Sfida | Cita testualmente i record dalla riga che contiene "pose: elev=325.4 azim=135.1" fino alla riga che contiene "Dot at: occluded", entrambe incluse. Non inserire le immagini nella risposta.

Dati da usare |
<<<<

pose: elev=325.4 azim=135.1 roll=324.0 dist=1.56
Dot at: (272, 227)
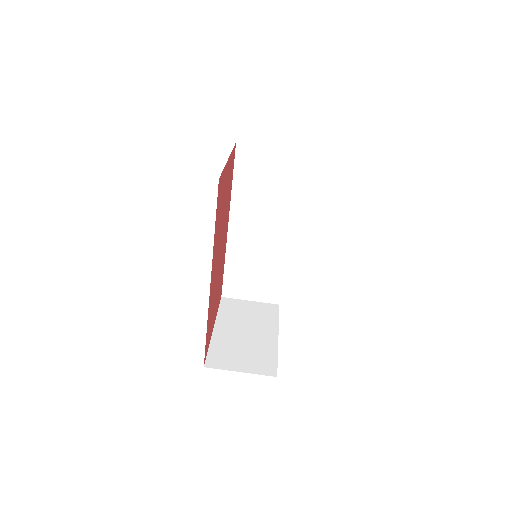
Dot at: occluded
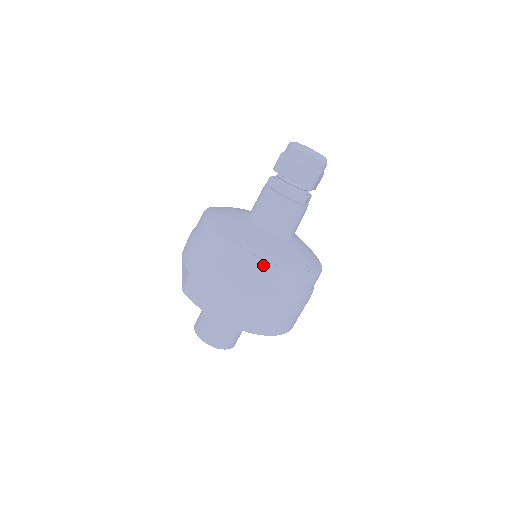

>>>>
<<<<

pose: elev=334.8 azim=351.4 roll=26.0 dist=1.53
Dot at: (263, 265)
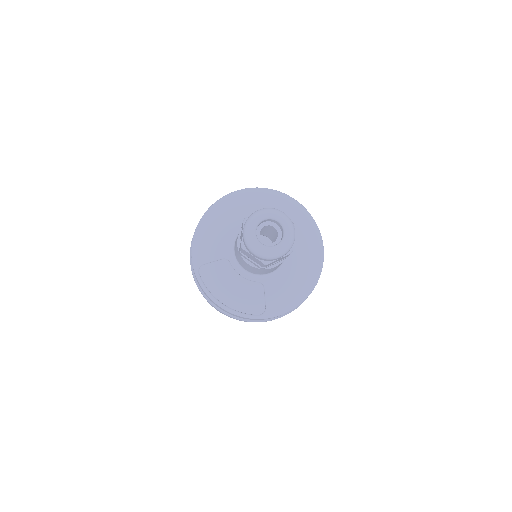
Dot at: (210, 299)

>>>>

Risultato |
pose: elev=325.4 azim=135.1 roll=324.0 dist=1.56
Dot at: (272, 227)
Dot at: occluded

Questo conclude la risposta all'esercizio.